Altamira. Llevar energía a más de 2.500 kilómetros de distancia, pasando por tres biomas distintos (la selva amazónica, el Cerrado y la Mata Atlátnica) y todo tipo de obstáculos naturales, es una obra al alcance de muy pocas empresas.

No obstante, la eléctrica estatal china State Grid está a punto de lograrlo, y en menos tiempo del previsto.

De la mano de la compañía Xingu-Rio Transmisora de Energía (XRTE), una filial de State Grid, el proyecto contempla llevar la energía desde la central hidroeléctrica de Belo Monte (estado de Pará, norte de Brasil y en plena Amazonia) hasta Río de Janeiro (sureste), donde se distribuirá la energía por el sureste del país, donde se concentra la mayor parte de la población brasileña.

El proyecto se encuentra en su fase final tras una inversión de unos 9.600 millones de reales (US$2.560 millones).

A pocos kilómetros de la central hidroeléctrica de Belo Monte, una estación transforma los 4.000 megavatios (MW) que llegan de corriente alterna a corriente directa, para evitar pérdidas de la energía a lo largo de los más de 2.500 kilómetros de cables eléctricos de la mayor red de transmisión eléctrica de toda América Latina, y la segunda mayor del mundo.
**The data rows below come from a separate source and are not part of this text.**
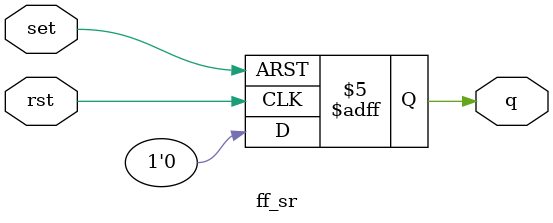
<source format=v>
`ifndef flipflop_v
 `define flipflop_v

`timescale 1ns/1ps



module ff_jk(j, k, clk, set, clr, q);

   input j, k, clk, set, clr;
   output reg q;

   always @(posedge clk, posedge set, posedge clr) begin
      if (set == 1'b1) q <= 1;
      else if (clr == 1'b1) q <= 0;
      else begin
	 case ({j,k})
	    2'b01: q <= 0;
	    2'b10: q <= 1;
	    2'b11: q <= ~q;
	    default: q <= q;
	 endcase // case ({j,k})
      end
   end

endmodule // ff_jk


module ff_sr(set, rst, q);

   input set, rst;
   output reg q;

   initial q<= 0;

   always @(posedge set, posedge rst) begin
      if (set == 1'b1) q <= 1;
      else if (rst == 1'b1) q <= 0;
   end

endmodule // ff_sr

`endif //  `ifndef flipflop_v

// End of file.

</source>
Las obras han generado cerca de 16.000 puestos de trabajo y 53 canteros de obras. La línea de transmisión pasa por 78 municipios con cerca de 4.500 torres eléctricas, separadas por una media de 550 metros entre ellas.

"Esta obra llevará un tercio de toda la generación hidroeléctrica de Belo Monte al sureste", explicó a Xinhua el "site manager" de la obra, Francisco Ruiz Neto.

Las obras, que pasan por los estados de Pará, Tocantins, Goiás, Minas Gerais y Río de Janeiro, empezaron en septiembre del año pasado, y aunque la previsión inicial era de finalizarlas en diciembre de 2019, acabarán antes, con unos seis meses de anticipación.

"Es algo inédito en Brasil en una gran obra de infraestructura como ésta", dijo Ruiz.

"Brasil sí que podría hacer una obra así, pero no con esta agresividad y velocidad a la hora de ejecutarla. Las características técnicas de algunos equipamientos, el aporte de recursos, teniendo en cuenta el mal momento económico del país, harían que fuera casi imposible hacer lo que se está haciendo aquí", comentó.

"Los suministradores y los trabajadores obran puntualmente, todo se cumple con el cronograma previsto o incluso antes, porque existe esta agresividad de ejecución de China sin dejar de respetar nuestra legislación laboral, ni ambiental (...) es fundamental esta presencia de China", afirmó el ingeniero.

Las obras han generado cerca de 16.000 puestos de trabajo y 53 canteros de obras. La línea de transmisión pasa por 78 municipios con cerca de 4.500 torres eléctricas, separadas por una media de 550 metros entre ellas.

Ruiz resaltó la importancia que ha tenido China para esta gran obra, en sentido de recursos financieros, equipamientos, personas capacitadas y la tecnología, entre otros.

Las personas capacitadas de China están enseñando y aprendiendo con los brasileños, "conviven con una legislación diferente, principalmente ambiental, pero trabajamos para cumplir los requisitos que el gobierno brasileño exige", destacó el ingeniero brasileño.

De la mano de State Grid, varios trabajadores chinos participan en el proyecto, lo que motivó que brasileños y chinos tuvieran que adaptarse a costumbres distintas, en una relación bilateral en la que ambos lados aprenden y ganan.

"Es un intercambio de culturas", dijo Ruiz, citando la comida, el idioma, el deporte como el baloncesto y la pesca.

"Es una buena relación, interesante, los dos lados aprenden y enseñan. Es una relación bilateral, nadie es mejor que nadie, intercambiamos conocimiento y experiencia", resaltó el ingeniero.

Una de las cosas que más le han sorprendido de la mentalidad china es "la dedicación, la parte de las reglas, es decir, hacer lo que se dijo o fue decidido, es interesante y algo que Brasil necesita aprender, el cumplir los acuerdos de manera ética y correcta", explicó.

State Grid es la mayor empresa eléctrica del mundo, con presencia en los cinco continentes.

En Brasil actúa desde hace ocho años y cuenta con más de 6.500 kilómetros de líneas de transmisión en operación, además de otros 8.500 kilómetros en construcción, participando en un total de 18 concesiones eléctricas.